都会の夜空は明るい。それを知ったのは自分の故郷を出てすぐだった。子どものとき、夜は自分の部屋の窓からよく夜空を見上げていた。街灯もほとんどない所だったので、星がよく見えた。それはもう宝石箱のようで。祖母が星座に詳しかったので、宝石の中から星座を見つけるのは得意だった。神話だって話せる。上京するまでは毎日のように夜空を見上げた。星を見ているときは自分を忘れられたから。
だが、上京したその日。夜空を見上げてから、今日まで一度も夜空を見ることはなかった。田舎育ちの自分には都会の夜空は明るすぎた。星が見えない。それよりも繁華街のネオンサインの方が明るく、目を刺激する。自分の唯一の安らぎの時間は無くなってしまった。
「お前、本当にいいのかよ。てか急すぎだろ。」
電話越しからきこえる声。こちらに来て最初に出来た友人である。
「もしかして前から決まってたの?」
大学のゼミで一緒になった彼とは、卒業してからも連絡を取り合った。気さくでいい奴なのだ。
「まぁあれだ……悪い、呼ばれちまったから一回切るわ。」
電話の向こうからヘルプ頼むーと声がした。どうやらバイト中にもかかわらず出てくれたようである。本当にいい奴だ。彼が最後に何を言いたかったのか少し気になる。だが、もう電話をとる気はなかった。もう電車がくる。

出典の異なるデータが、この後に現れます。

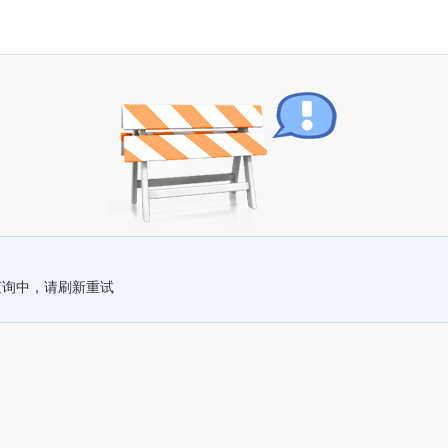
查询中，请刷新重试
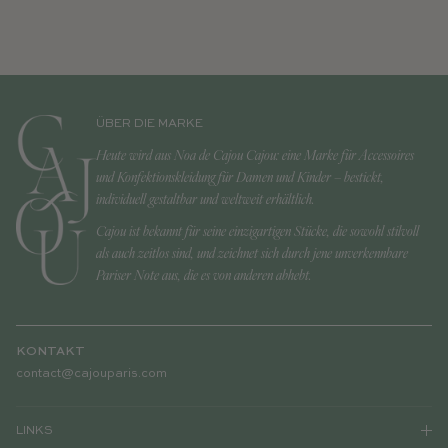
ÜBER DIE MARKE
Heute wird aus Noa de Cajou Cajou: eine Marke für Accessoires
und Konfektionskleidung für Damen und Kinder – bestickt,
individuell gestaltbar und weltweit erhältlich.
Cajou ist bekannt für seine einzigartigen Stücke, die sowohl stilvoll
als auch zeitlos sind, und zeichnet sich durch jene unverkennbare
Pariser Note aus, die es von anderen abhebt.
KONTAKT
contact@cajouparis.com
LINKS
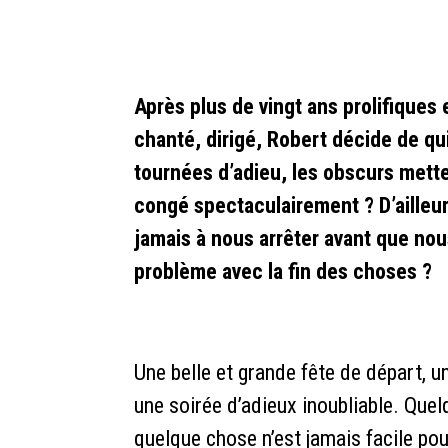
Après plus de vingt ans prolifiques et
chanté, dirigé, Robert décide de qu
tournées d’adieu, les obscurs mett
congé spectaculairement ? D’ailleu
jamais à nous arrêter avant que nou
problème avec la fin des choses ?
Une belle et grande fête de départ, u
une soirée d’adieux inoubliable. Quel
quelque chose n’est jamais facile pou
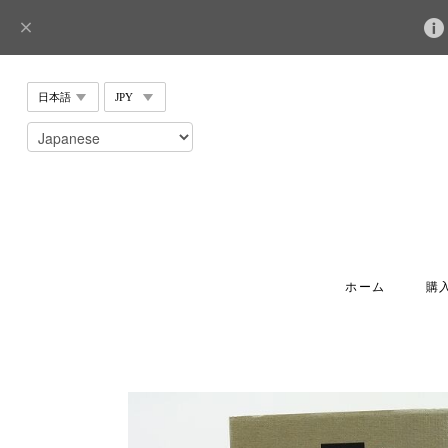
ホーム
購入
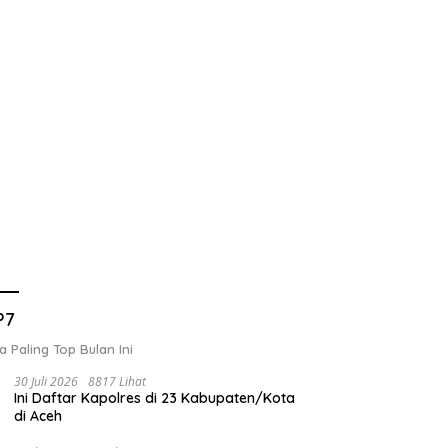
P7
a Paling Top Bulan Ini
30 Juli 2026
8817 Lihat
Ini Daftar Kapolres di 23 Kabupaten/Kota
di Aceh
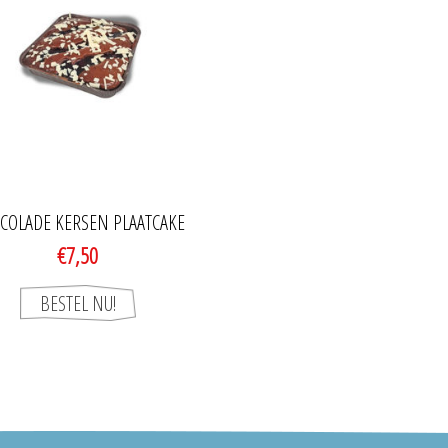
COLADE KERSEN PLAATCAKE
€7,50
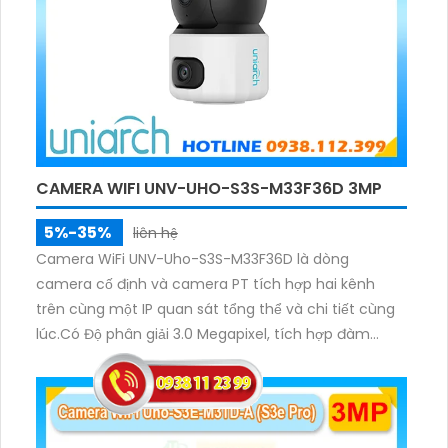
CAMERA WIFI UNV-UHO-S3S-M33F36D 3MP
5%-35%
liên hệ
Camera WiFi UNV-Uho-S3S-M33F36D là dòng
camera cố định và camera PT tích hợp hai kênh
trên cùng một IP quan sát tổng thể và chi tiết cùng
lúc.Có Độ phân giải 3.0 Megapixel, tích hợp đàm
thoại hai chiều. Hồng ngoại ban đêm và đèn ánh
sáng ấm lên đến 10m.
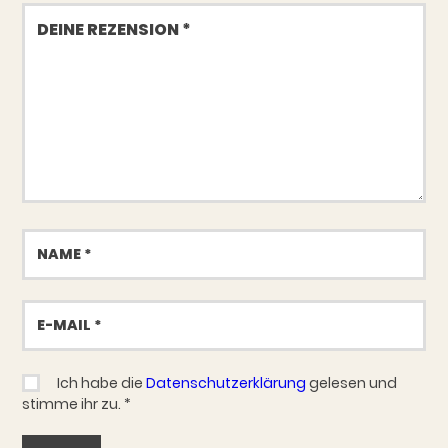
Deine
Rezension
Name
E-
Mail
Ich habe die
Datenschutzerklärung
gelesen und
stimme ihr zu.
*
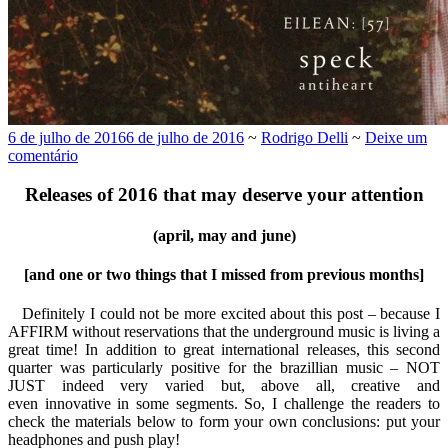
6 de julho de 2016
6 de julho de 2016
~
Rodrigo Delli
~
Deixe um
comentário
Releases of 2016 that may deserve your attention
(april, may and june)
[and one or two things that I missed from previous months]
Definitely I could not be more excited about this post – because I
AFFIRM without reservations that the underground music is living a
great time! In addition to great international releases, this second
quarter was particularly positive for the brazillian music – NOT
JUST indeed very varied but, above all, creative and
even innovative in some segments. So, I challenge the readers to
check the materials below to form your own conclusions: put your
headphones and push play!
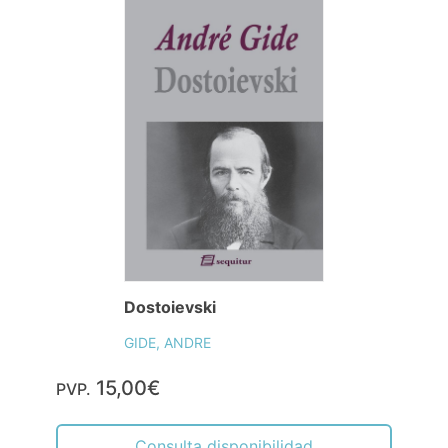
Dostoievski
GIDE, ANDRE
15,00€
PVP.
Consulta disponibilidad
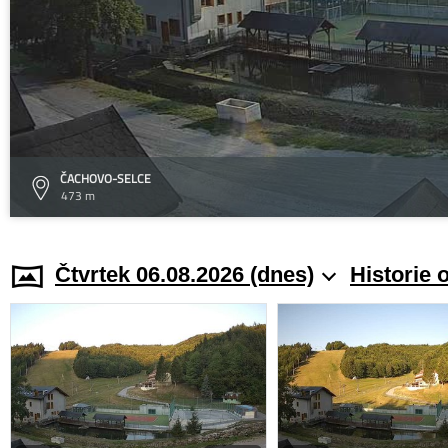
ČACHOVO-SELCE
473 m
Čtvrtek 06.08.2026 (dnes)
Historie 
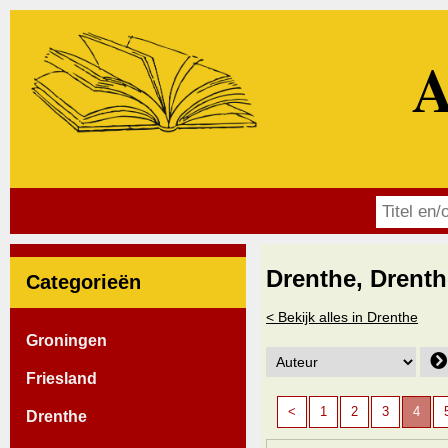
A
Drenthe, Drenth
Categorieën
< Bekijk alles in Drenthe
Groningen
Friesland
<
1
2
3
4
Drenthe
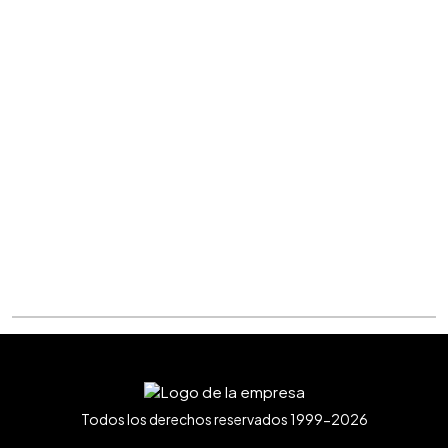
Todos los derechos reservados 1999-2026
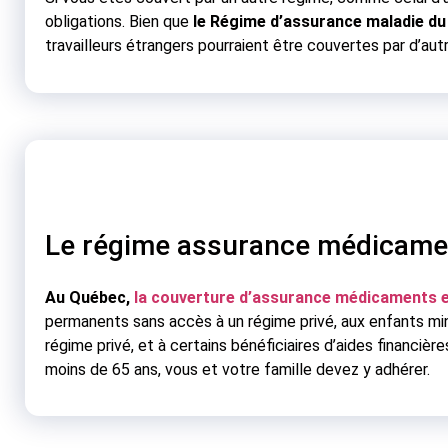
obligations. Bien que
le Régime d’assurance maladie d
travailleurs étrangers pourraient être couvertes par d’aut
Le régime assurance médicam
Au Québec,
la couverture d’assurance médicaments e
permanents sans accès à un régime privé, aux enfants min
régime privé, et à certains bénéficiaires d’aides financière
moins de 65 ans, vous et votre famille devez y adhérer.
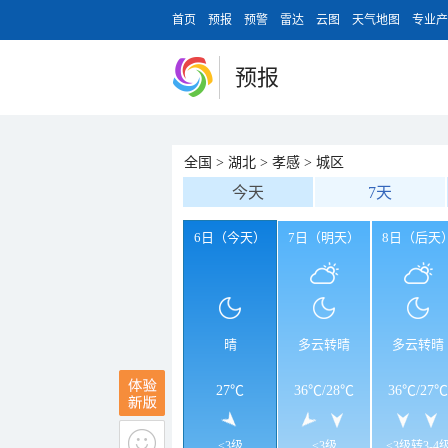
首页
预报
预警
雷达
云图
天气地图
专业产
预报
全国
>
湖北
>
孝感
>
城区
今天
7天
6日（今天）
7日（明天）
8日（后天
晴
多云转晴
多云转晴
27℃
36℃
/
28℃
36℃
/
27℃
<3级
<3级
<3级转3-4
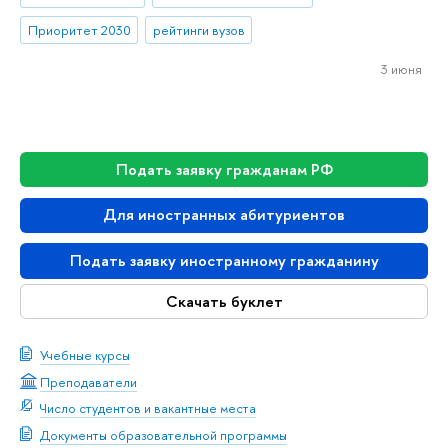
Приоритет 2030
рейтинги вузов
3 июня
Подать заявку гражданам РФ
Для иностранных абитуриентов
Подать заявку иностранному гражданину
Скачать буклет
Учебные курсы
Преподаватели
Число студентов и вакантные места
Документы образовательной программы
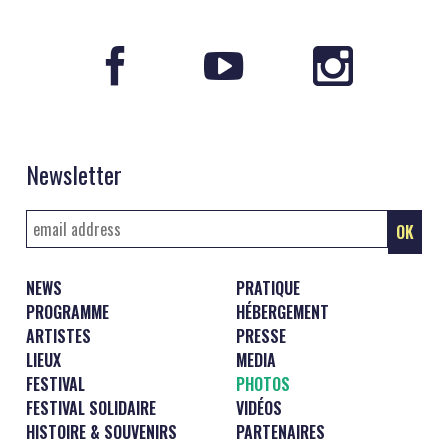
Newsletter
NEWS
PRATIQUE
PROGRAMME
HÉBERGEMENT
ARTISTES
PRESSE
LIEUX
MEDIA
FESTIVAL
PHOTOS
FESTIVAL SOLIDAIRE
VIDÉOS
HISTOIRE & SOUVENIRS
PARTENAIRES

ふと今まで腰掛けていたベンチから立ち、ホームの自販機へ向かう。ポケットの中を探って130円あることを確認する。小銭を入れて、しばし迷って缶コーヒーのボタンを押す。ガコンと夜には大きい音をたてて落ちてきた、コーヒーを取り出す。プルタブに爪をひっかけ、まぬけな音をだしながら先程のベンチに座る。そしてコーヒーをあけて、ゆっくりそれを飲んだ。口の中に苦味が広がっていく。
ーまもなく_番線に…ー
電車の到着を告げるアナウンスが流れる。と同時に携帯も鳴る。タイミングの悪いことだ。コールを無視してコーヒーを一気に飲み干す。空き缶はベンチの下に放置する。今回だけだ。許してほしい。ホームに電車が侵入した。サイレンを響かせスピードをゆるめていく。やはり電話をとるべきかなと、今さら思う。あちらに着いたら連絡くらいはしてやろうか、と考える。彼ももしかしたら最後にそれを言いたかったのかもしれない。
電車が停車した。まだコールは続いている。だが止むことはなかった。ホームにはコーヒーの空き缶がカラカラと、むなしい音と共に転がっていた。